◆ AIM OF THE EXERCISE
Here is a listing. Repeat it exactly and in its entirety.

◆ GIVEN DATA
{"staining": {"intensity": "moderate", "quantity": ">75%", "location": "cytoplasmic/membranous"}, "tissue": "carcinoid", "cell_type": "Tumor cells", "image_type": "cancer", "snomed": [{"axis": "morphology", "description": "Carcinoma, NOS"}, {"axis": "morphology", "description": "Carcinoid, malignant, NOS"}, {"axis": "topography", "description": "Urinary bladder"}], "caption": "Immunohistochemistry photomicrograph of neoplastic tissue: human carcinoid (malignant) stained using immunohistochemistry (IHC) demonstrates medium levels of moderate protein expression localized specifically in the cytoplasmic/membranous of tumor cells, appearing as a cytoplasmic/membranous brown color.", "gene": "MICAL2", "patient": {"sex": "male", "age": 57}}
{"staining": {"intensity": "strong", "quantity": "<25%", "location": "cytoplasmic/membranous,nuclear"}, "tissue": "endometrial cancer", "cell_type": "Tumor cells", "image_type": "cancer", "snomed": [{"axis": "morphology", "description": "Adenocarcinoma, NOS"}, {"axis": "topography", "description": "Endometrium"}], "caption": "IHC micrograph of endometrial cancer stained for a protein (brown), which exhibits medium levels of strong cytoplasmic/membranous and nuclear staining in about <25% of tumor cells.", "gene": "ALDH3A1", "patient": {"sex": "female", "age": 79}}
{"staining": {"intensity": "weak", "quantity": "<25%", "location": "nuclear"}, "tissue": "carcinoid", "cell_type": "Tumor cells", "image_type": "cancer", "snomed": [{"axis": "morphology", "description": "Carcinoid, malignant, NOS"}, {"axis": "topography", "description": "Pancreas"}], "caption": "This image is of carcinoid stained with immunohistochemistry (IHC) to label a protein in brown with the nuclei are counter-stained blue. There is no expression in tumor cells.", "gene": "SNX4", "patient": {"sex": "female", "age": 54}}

◆ TASK OUTPUT
{"staining": {"intensity": "moderate", "quantity": ">75%", "location": "cytoplasmic/membranous"}, "tissue": "carcinoid", "cell_type": "Tumor cells", "image_type": "cancer", "snomed": [{"axis": "morphology", "description": "Carcinoma, NOS"}, {"axis": "morphology", "description": "Carcinoid, malignant, NOS"}, {"axis": "topography", "description": "Urinary bladder"}], "caption": "Immunohistochemistry photomicrograph of neoplastic tissue: human carcinoid (malignant) stained using immunohistochemistry (IHC) demonstrates medium levels of moderate protein expression localized specifically in the cytoplasmic/membranous of tumor cells, appearing as a cytoplasmic/membranous brown color.", "gene": "MICAL2", "patient": {"sex": "male", "age": 57}}
{"staining": {"intensity": "strong", "quantity": "<25%", "location": "cytoplasmic/membranous,nuclear"}, "tissue": "endometrial cancer", "cell_type": "Tumor cells", "image_type": "cancer", "snomed": [{"axis": "morphology", "description": "Adenocarcinoma, NOS"}, {"axis": "topography", "description": "Endometrium"}], "caption": "IHC micrograph of endometrial cancer stained for a protein (brown), which exhibits medium levels of strong cytoplasmic/membranous and nuclear staining in about <25% of tumor cells.", "gene": "ALDH3A1", "patient": {"sex": "female", "age": 79}}
{"staining": {"intensity": "weak", "quantity": "<25%", "location": "nuclear"}, "tissue": "carcinoid", "cell_type": "Tumor cells", "image_type": "cancer", "snomed": [{"axis": "morphology", "description": "Carcinoid, malignant, NOS"}, {"axis": "topography", "description": "Pancreas"}], "caption": "This image is of carcinoid stained with immunohistochemistry (IHC) to label a protein in brown with the nuclei are counter-stained blue. There is no expression in tumor cells.", "gene": "SNX4", "patient": {"sex": "female", "age": 54}}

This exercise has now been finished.